Weekend Update / Miscellany

  • The President and Congress are pointing fingers at each over over the delays concerning the SCHIP reauthorization bill and the appropriations process. The continuing resolution that currently funds the federal government expires on November 16.
  • BNA is reporting that the House mental health parity bill (H.R. 1424) should arrive on the House floor in November after a pay-go issue is resolved. A September 7, 2007, Congressional Budget Office report projected that the House bill would lead to a $3.1 billion decrease in taxable income over 10 years attributable to higher employer paid health benefit costs and lower wages and a $820 million increase in Medicaid expenses over 10 years.
  • The House Science and Technology Committee approved a (H.R. 2406) bill that would give the National Institute of Standards and Technology a larger role in federal health information technology (HIT) efforts.
  • Inside the Beltway Alert! The Office of National HIT Coordinator awarded Bearingpoint a contract to standardize HIT definitions.
  • The National Committee on Vital and Health Statistics is drafting a report recommending that the HHS Secretary adopt stronger and more extensive HIPAA privacy and security rules.
  • Seven large health insurers, including the Blue Cross Blue Shield Association, CIGNA, Aetna, and Humana, have joined the Patient Centered Primary Care Collaborative. The Collaborative encourages the use of the primary care physician as the medical home or care coordinator for her patients. The health insurers plan plan to create medical home pilots and take other steps to encourage adoption of this model.

Mid Week Miscellany

The Red Sox are clobbering the Rockies so why not do a little blogging?

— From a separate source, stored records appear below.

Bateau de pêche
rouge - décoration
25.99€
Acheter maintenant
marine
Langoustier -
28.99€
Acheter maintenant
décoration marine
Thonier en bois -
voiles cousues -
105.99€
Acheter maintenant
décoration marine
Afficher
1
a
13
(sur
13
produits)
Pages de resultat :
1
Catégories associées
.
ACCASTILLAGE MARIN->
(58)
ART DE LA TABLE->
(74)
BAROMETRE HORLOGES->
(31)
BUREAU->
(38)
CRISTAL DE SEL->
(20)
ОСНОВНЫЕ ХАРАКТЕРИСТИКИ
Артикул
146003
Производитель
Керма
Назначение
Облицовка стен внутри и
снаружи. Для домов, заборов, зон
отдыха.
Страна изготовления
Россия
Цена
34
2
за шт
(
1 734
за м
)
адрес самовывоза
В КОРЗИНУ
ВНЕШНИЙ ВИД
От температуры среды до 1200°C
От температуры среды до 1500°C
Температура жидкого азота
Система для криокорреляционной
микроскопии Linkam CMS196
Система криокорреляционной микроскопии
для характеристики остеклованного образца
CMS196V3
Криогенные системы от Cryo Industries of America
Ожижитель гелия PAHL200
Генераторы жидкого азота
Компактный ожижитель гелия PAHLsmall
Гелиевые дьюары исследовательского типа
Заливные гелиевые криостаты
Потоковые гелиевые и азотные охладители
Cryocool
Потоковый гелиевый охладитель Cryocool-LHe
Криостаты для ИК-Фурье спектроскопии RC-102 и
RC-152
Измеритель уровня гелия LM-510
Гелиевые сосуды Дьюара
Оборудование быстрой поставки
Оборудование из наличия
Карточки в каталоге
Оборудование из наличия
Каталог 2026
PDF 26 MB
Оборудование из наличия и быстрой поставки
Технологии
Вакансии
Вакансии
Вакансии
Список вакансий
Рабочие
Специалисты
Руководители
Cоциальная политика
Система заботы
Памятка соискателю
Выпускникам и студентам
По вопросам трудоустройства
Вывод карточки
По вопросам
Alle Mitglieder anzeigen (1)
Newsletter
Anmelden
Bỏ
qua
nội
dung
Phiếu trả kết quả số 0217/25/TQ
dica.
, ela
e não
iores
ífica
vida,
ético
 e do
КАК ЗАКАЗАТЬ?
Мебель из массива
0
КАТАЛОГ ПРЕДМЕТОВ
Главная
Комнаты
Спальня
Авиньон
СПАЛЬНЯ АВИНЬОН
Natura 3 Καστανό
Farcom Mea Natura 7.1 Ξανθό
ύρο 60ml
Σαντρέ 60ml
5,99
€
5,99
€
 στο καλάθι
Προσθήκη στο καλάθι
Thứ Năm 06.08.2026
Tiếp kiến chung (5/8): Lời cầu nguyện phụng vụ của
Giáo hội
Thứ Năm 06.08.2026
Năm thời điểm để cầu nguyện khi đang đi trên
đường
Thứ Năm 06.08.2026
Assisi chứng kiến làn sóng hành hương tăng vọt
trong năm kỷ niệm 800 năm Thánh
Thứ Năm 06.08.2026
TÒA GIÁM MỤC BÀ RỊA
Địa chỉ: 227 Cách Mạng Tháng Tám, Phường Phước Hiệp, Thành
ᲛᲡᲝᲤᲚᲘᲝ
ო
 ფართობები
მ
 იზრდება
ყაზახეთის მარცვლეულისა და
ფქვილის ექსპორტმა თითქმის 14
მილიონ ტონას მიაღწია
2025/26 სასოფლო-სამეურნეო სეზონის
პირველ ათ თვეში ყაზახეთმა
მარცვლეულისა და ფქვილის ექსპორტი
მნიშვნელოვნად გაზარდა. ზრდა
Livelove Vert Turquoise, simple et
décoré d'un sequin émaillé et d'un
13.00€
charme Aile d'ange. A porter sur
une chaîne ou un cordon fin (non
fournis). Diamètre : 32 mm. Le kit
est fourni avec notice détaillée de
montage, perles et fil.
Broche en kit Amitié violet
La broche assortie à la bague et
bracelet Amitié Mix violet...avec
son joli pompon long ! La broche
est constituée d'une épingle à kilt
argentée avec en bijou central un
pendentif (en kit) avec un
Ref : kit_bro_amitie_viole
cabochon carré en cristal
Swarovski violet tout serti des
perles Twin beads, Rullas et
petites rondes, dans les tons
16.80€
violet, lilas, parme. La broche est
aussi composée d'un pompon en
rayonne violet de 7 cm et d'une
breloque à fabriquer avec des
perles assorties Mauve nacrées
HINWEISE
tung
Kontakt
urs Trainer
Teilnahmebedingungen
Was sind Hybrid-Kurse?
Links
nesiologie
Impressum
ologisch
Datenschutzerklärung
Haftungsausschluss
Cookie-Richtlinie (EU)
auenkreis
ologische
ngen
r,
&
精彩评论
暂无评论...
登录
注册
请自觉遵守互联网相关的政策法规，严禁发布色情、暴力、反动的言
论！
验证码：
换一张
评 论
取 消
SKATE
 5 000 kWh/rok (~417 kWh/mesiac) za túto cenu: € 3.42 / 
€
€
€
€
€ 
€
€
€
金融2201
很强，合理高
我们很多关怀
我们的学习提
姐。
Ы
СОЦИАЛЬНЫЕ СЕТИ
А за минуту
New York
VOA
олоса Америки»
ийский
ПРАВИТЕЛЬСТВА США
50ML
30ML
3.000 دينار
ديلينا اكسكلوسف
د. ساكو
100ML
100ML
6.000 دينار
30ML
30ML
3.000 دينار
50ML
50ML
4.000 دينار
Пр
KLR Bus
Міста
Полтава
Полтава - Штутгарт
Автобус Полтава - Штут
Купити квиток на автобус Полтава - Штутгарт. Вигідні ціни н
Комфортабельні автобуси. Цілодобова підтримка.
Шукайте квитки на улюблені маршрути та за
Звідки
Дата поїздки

  • The Health Information Technology Standards Panel has released a privacy and security architecture for electronic medical records.
  • The Employee Benefits Research Institute has released its 10th annual study on consumer confidence in our health care system. The interesting twist is that high medical costs are encouraging Americans to take better care of themselves and talk with their doctors about the cost of medical care. Aren’t these the primary objectives of consumer driven health care? In this regard, CIGNA just released a two year study of its consumer driven health plans which finds that medical trend and member out of pockets costs were significant lower for consumer driven plan members as compared to CIGNA PPO plan members.
  • Washington Post correspondent Steve Barr held on online chat today with OPM Deputy Associate Director Kathy McGettigan.

Primary Care Developments

Much has been written in the press about the rise of primary care clinics, such as Minute Clinic, located inside chain pharmacies, and the American Medical Association has gone on the war path against these competitors. Vanessa Fuhrman wrote an article in the Wall Street Journal today about a Wheeling WV doctor of osteopathic medicine, Vic Wood, who is offering unlimited urgent and primary care for $83 per month for an individual or $125 per month for a family. Medical Economic magazine has described Dr. Wood’s practice as a bargain basement version of concierge medicine. Ms. Fuhrmans reports that health insurers are exploring the merits of these prepaid plans. Dr. Wood is speaking at December 2007 conference of the Society for Innovative Medical Practice Design.

Meanwhile the Orange County California Register reports that “When retail clinics [such as Minute Clinic] first started, all visits were cash-only. But lately, as health care costs continue to soar, some insurers have started covering the visits as a less expensive alternative to a traditional doctor’s office. Locally, Aetna and Cigna are among about a dozen insurers that cover visits to Minute Clinics.